Equipment costs: New Class 8 truck prices have stabilized at approximately $175,000-$190,000, up 25% from 2020 levels. Used truck values, which collapsed during the freight recession, are recovering but remain below replacement cost, discouraging fleet expansion.

Regulatory pressure: The EPA's 2027 emissions standards will significantly increase the cost of new diesel trucks. Many carriers are holding off on fleet replacement, tightening available capacity as older trucks age out.

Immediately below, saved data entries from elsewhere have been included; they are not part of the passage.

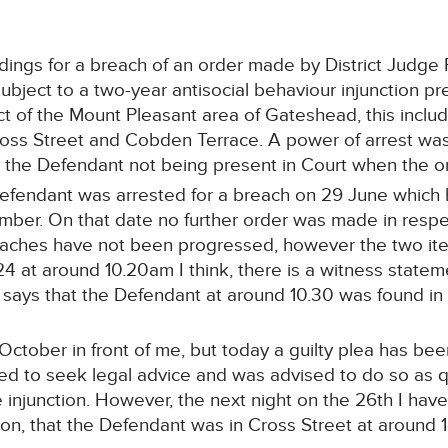
ngs for a breach of an order made by District Judge 
ject to a two-year antisocial behaviour injunction pr
t of the Mount Pleasant area of Gateshead, this includ
Cross Street and Cobden Terrace. A power of arrest was
 the Defendant not being present in Court when the o
e Defendant was arrested for a breach on 29 June whic
mber. On that date no further order was made in respe
reaches have not been progressed, however the two it
4 at around 10.20am I think, there is a witness statem
 says that the Defendant at around 10.30 was found in
tober in front of me, but today a guilty plea has been
ed to seek legal advice and was advised to do so as q
 injunction. However, the next night on the 26th I hav
on, that the Defendant was in Cross Street at around 1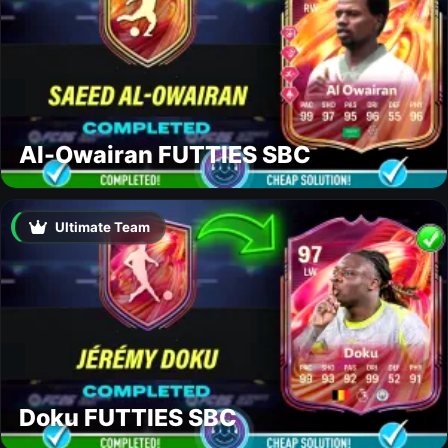
Al-Owairan FUTTIES SBC
Ultimate Team
Doku FUTTIES SBC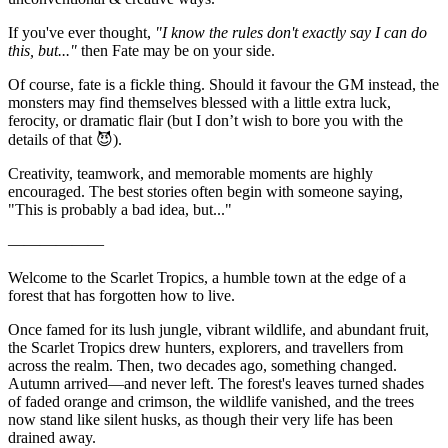
If you've ever thought,
"I know the rules don't exactly say I can do
this, but..."
then Fate may be on your side.
Of course, fate is a fickle thing. Should it favour the GM instead, the
monsters may find themselves blessed with a little extra luck,
ferocity, or dramatic flair (but I don’t wish to bore you with the
details of that 😈).
Creativity, teamwork, and memorable moments are highly
encouraged. The best stories often begin with someone saying,
"This is probably a bad idea, but..."
——————
Welcome to the Scarlet Tropics, a humble town at the edge of a
forest that has forgotten how to live.
Once famed for its lush jungle, vibrant wildlife, and abundant fruit,
the Scarlet Tropics drew hunters, explorers, and travellers from
across the realm. Then, two decades ago, something changed.
Autumn arrived—and never left. The forest's leaves turned shades
of faded orange and crimson, the wildlife vanished, and the trees
now stand like silent husks, as though their very life has been
drained away.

What Shippers Should Do Now

2026 Shipper Action Plan

1. Lock contract rates early. If your RFP/bid season is approaching, don't wait. Rates are rising, and carriers will demand higher prices as the year progresses.
2. Diversify your carrier base. Don't rely on 2-3 carriers. Build relationships with 8-12 carriers across your network to ensure capacity access during tight periods.
3. Explore intermodal. On lanes over 750 miles, intermodal offers 15-20% savings. The service has improved dramatically — give it another look.
4. Optimize your freight network. Consolidate shipments, reduce deadhead miles by offering backhaul opportunities, and improve loading efficiency.
5. Budget for 6-10% increases. Plan for blended rate increases of 6-10% across all modes. Build contingency for peak season surcharges.
6. Invest in shipper-of-choice programs. Carriers prioritize shippers with fast detention times, flexible scheduling, and respectful driver facilities. These "soft" factors increasingly determine who gets capacity.

The Bottom Line

2026 marks the beginning of the next upcycle in freight. The 88,000+ carriers that exited during the recession aren't coming back quickly, and demand is accelerating. Shippers who proactively secure capacity and build strong carrier relationships will navigate the tightening market far better than those who wait and react.

The data is clear: rates are going up, and capacity is getting tighter. The question isn't whether to act — it's how quickly you can position your supply chain for the market ahead.